Between 2010 and 2012 espionage networks of the US Central Intelligence Agency (CIA) were dismantled by Chinese intelligence authorities in an intelligence breach. Intelligence gathering in the country by the United States was hindered for years afterward.

A large number of informants were killed, while many others were imprisoned. It was initially estimated that between 18 and 20 sources were killed. Later estimates concluded that at least 30 sources were lost. The incident was considered one of the worst intelligence breaches of the CIA in decades. According to American officials, the number of sources lost during this period rivaled the number lost in the Soviet Union as a result of the leaks from Aldrich Ames and Robert Hanssen.

==Causes for breach==
The causes of the security breach leading to the destruction of the network were widely disputed in the ensuing investigation by U.S. intelligence.

=== Mole/Turncoat ===
Some investigators suspected that a traitor in the CIA had leaked the identities of informants. In January 2018, a former CIA officer named Jerry Chun Shing Lee was arrested and would eventually plead guilty on suspicion of helping dismantle the network.

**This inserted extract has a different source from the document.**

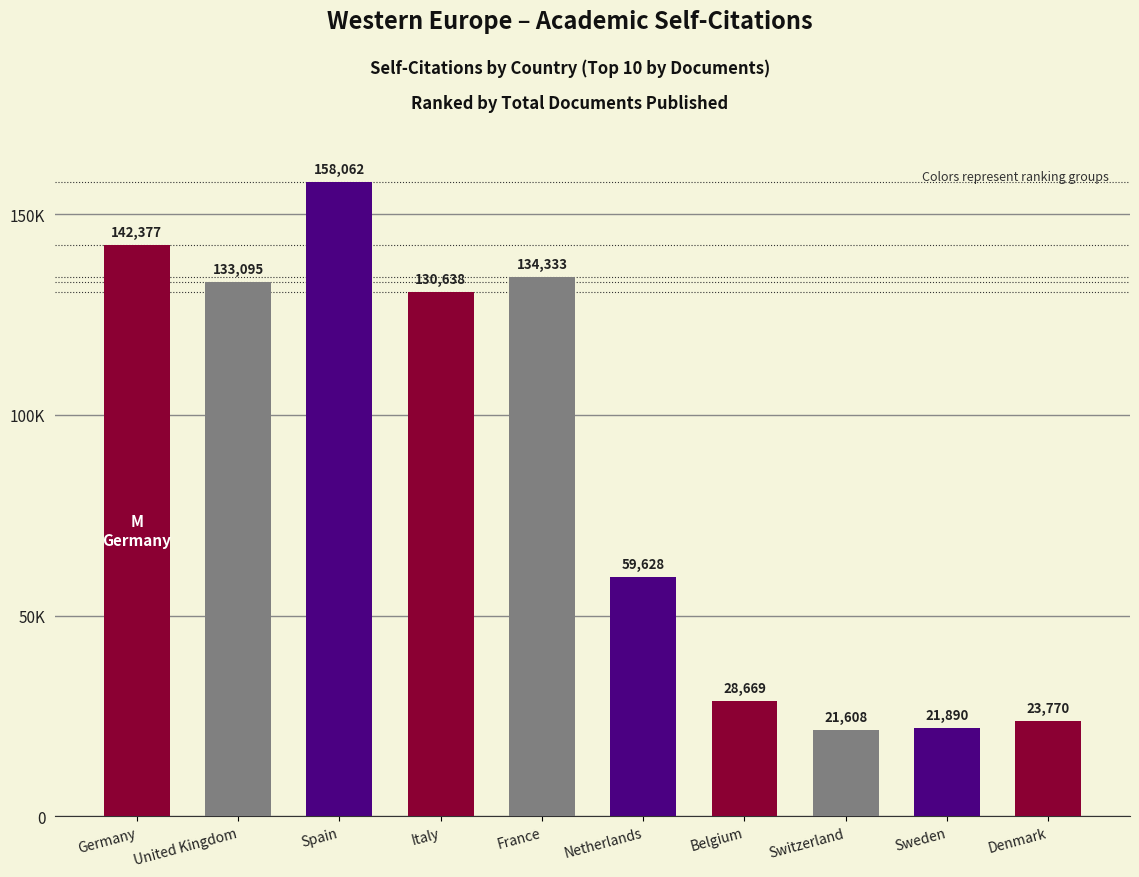

What is the sum of all values?

854070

=== Communications hack===
Foreign Policy reported that the CIA had botched the communications system, which was brought over from its operations in the Middle East, that was used to contact its informants in China. The internet-based system was imported under the assumption that it made the CIA "invincible".

In November 2018 Yahoo News reported that the compromised communications system consisted of websites, some of which were identified by carefully crafting Google Search queries, a technique known as Google hacking.

In September 2022 Reuters provided screenshots of nine specific websites used as part of the communication system, which consisted of "more than 350 websites" in total. The websites were written in various languages, suggesting that they were used to communicate with CIA operatives from at least 20 countries including not only Iran and China but also Brazil, Russia, Thailand and Ghana.

==Aftermath==
The CIA has struggled to rebuild its intelligence network in China; the effort has been described by officials as expensive and time-consuming. The cause of the leak that killed the agents was disputed by investigators, with some believing a mole was responsible, others believed the CIA comms system was hacked.

In 2023, CIA director William Burns stated that the agency had "made progress" in rebuilding its intelligence networks in China.